Language Variation

My PhD dissertation focused on language variation in Ayapaneco, an under-documented and understudied critically endangered language spoken in southern Mexico. This study followed a multifactorial approach in order to determine the mechanisms at interplay in synchronic language variation. The variation documented in this dissertation included phonetic, morpho-syntactic and lexico-semantic tokens collected through extensive fieldwork. The data collected corresponded to different speech act events observed in natural settings and elicited through visual, verbal and audiovisual stimuli. The ultimate goal of the data collected was to capture a representative sample of language in use by the few remaining speakers of Ayapaneco in order to create a corpus for analysis in ELAN, Toolbox and PRAAT.

Although variation is a phenomenon inherent to all world languages, studying variation in under-documented and understudied critically endangered languages presents specific theoretical and methodological challenges that I attempt to address and question, such as linguistic competence and the lack of suitable stimuli for collecting specialized language items.

Positional Verbs

Position is a notion common to all world languages. However, the study of highly specialized positional verbs is constrained by their relatively low occurrence in everyday use. To address the lack of suitable stimuli, especially for animated figures, as well as the low occurrence of tokens, I designed and tested my own set as part of my PhD research. This stimulus set allowed me to a) collect tokens of previously undocumented positional verbs, and b) discover morpho-syntactic and semantic variation in their use.


Who is a speaker of a given language? What makes him/her/they a speaker? Are there different types of speakers? Can we differentiate among different types of speakers? Can the speakers themselves tell the difference?

Through an interdisciplinary approach I attempt to respond to these questions. Their possible answers raise complex theoretical and methodological questions that challenge fundamental concepts for linguistics, such as linguistic competence.
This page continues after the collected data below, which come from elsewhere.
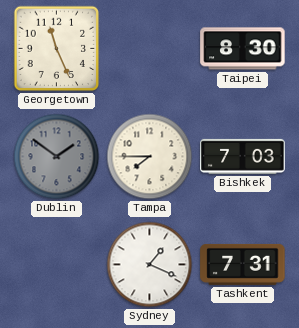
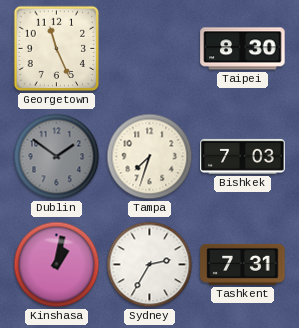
Tampa: 7:45 -> 7:33
Kinshasa: none -> 1:02
Sydney: 1:19 -> 2:35
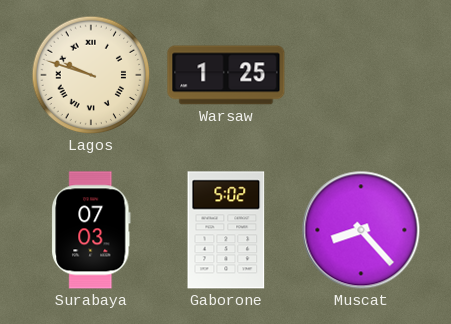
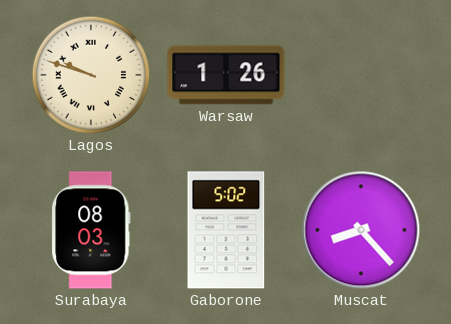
Warsaw: 1:25 -> 1:26
Surabaya: 07:03 -> 08:03
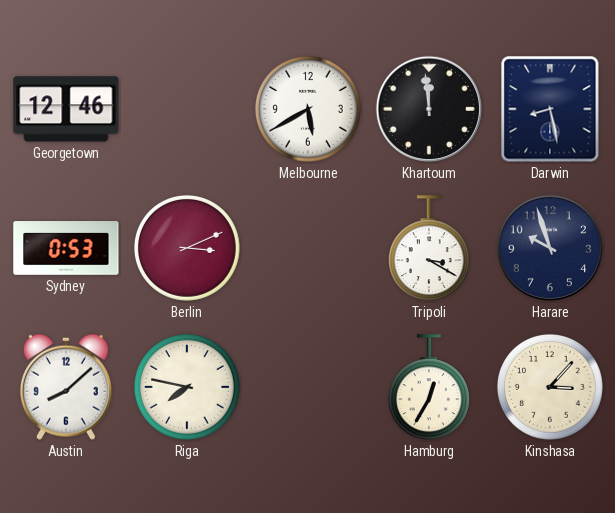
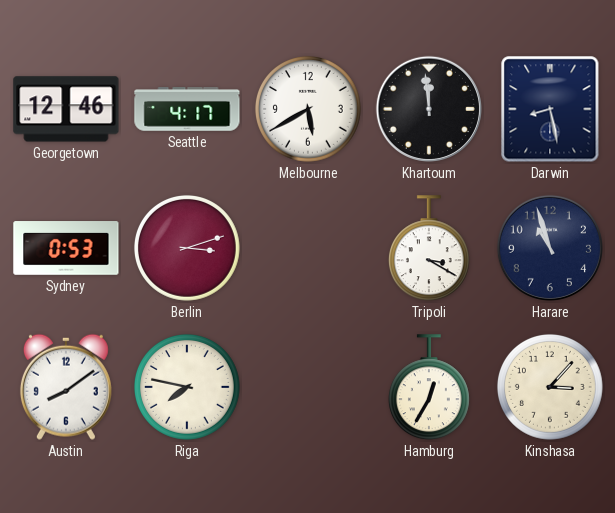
Seattle: none -> 4:17
Berlin: 3:11 -> 3:12
Harare: 9:57 -> 10:57
Austin: 8:08 -> 8:09
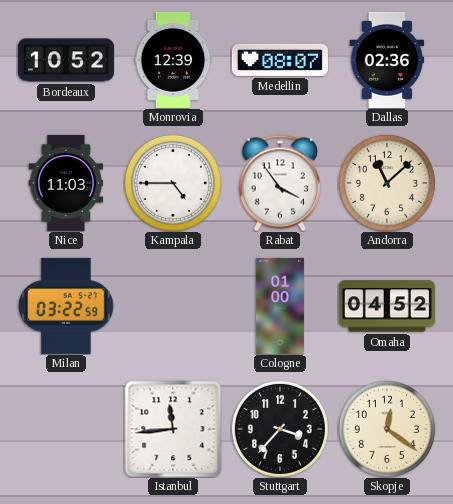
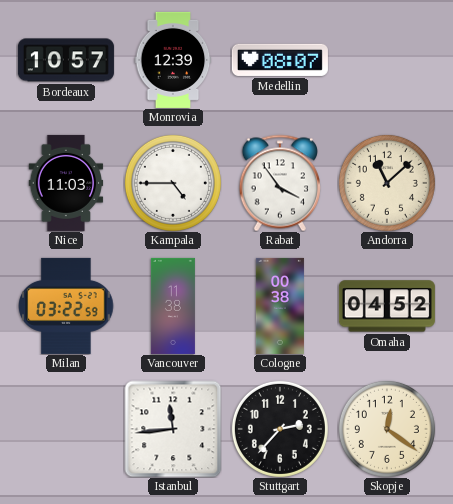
Bordeaux: 10:52 -> 10:57
Dallas: 02:36 -> none
Vancouver: none -> 11:38
Cologne: 01:00 -> 00:38
Stuttgart: 3:37 -> 2:37
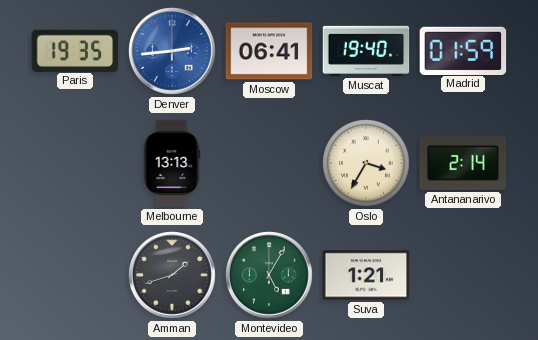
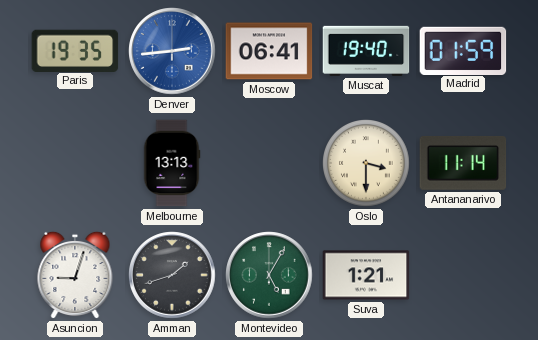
Oslo: 3:35 -> 3:30
Antananarivo: 2:14 -> 11:14
Asuncion: none -> 9:03
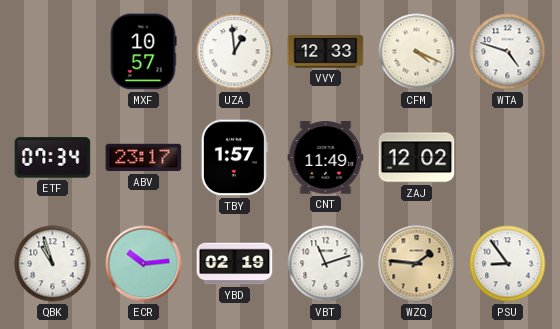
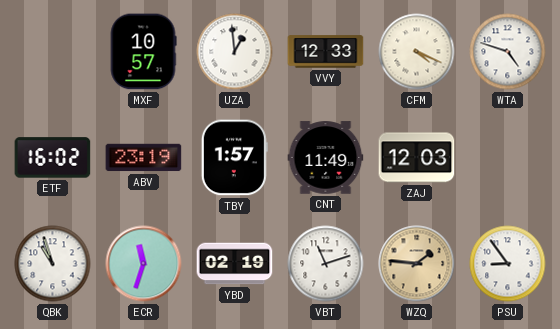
ETF: 07:34 -> 16:02
ABV: 23:17 -> 23:19
ZAJ: 12:02 -> 12:03
ECR: 10:14 -> 11:33
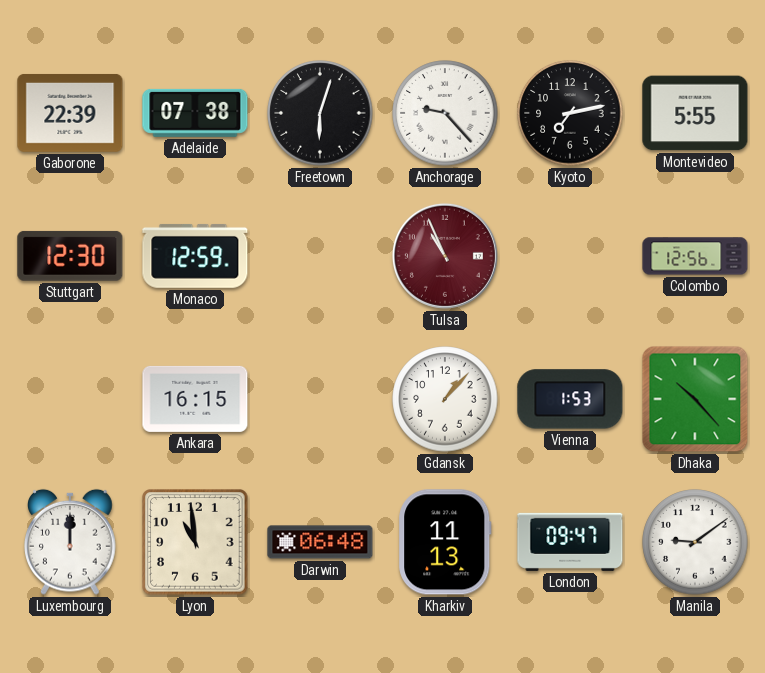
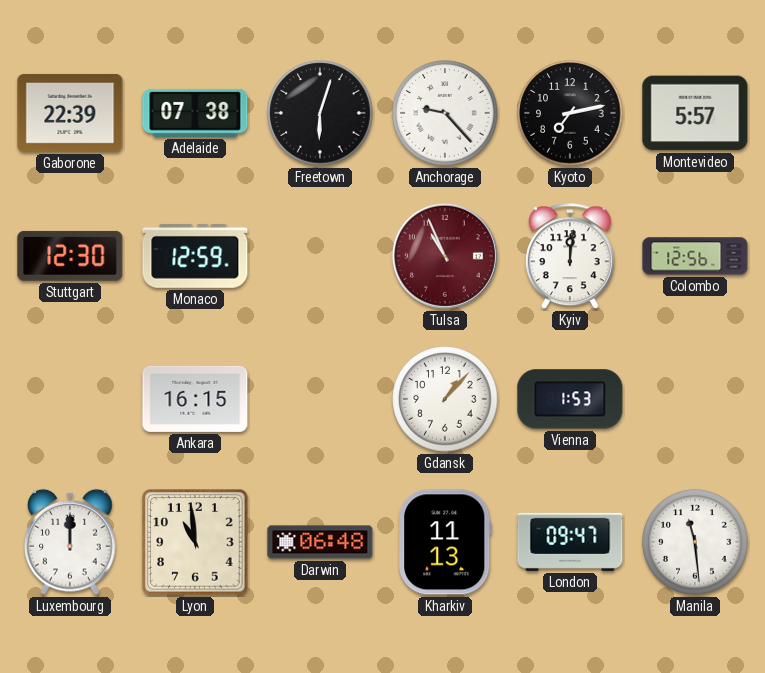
Montevideo: 5:55 -> 5:57
Kyiv: none -> 12:01
Dhaka: 10:23 -> none
Manila: 9:09 -> 11:29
Documentation & Revitalization

Currently 10% of the world’s languages are critically endangered meaning that they will disappear in the next 5-10 years. These languages are low-resourced and very often under-documented. Through a collaborative approach I build robust, multimodal and multipurpose open access corpora allowing speech communities to undertake revitalization actions. I’m particularly interested in community-based revitalization efforts and their impact in the community, above and beyond a purely linguistic scope.

Language Policies

What’s an official/national language? What implications does the officiality of a language have? Who decides and how? How to accommodate the linguistic heterogeneity of a given territory through language policies? Do we even need language policies?

In my master’s dissertation I explore some of these questions, first through a macro-sociolinguistic case study and then through a micro-sociolinguistic case study examining the application of these policies on the ground. I’m particularly interested in exploring jure versus de facto in language planning.

NLP in Low-Resourced Languages

Currently 97% of the world’s languages are technologically low-resourced. This means that most of our existing language diversity falls outside the scope of language technologies. This situation perpetuates inequality among languages and people resulting in unequal access to information. I explore the intersection of language and tech, specifically speech processing for low-resourced languages.

Quantum Language

Can language be quantum native? If so, is it possible to develop a quantum theory of language, treating and processing it as a quantum object? What are the implications of language being quantum native? Recently I’ve begun exploring these questions from a broad linguistic, computer science and quantum physics perspective.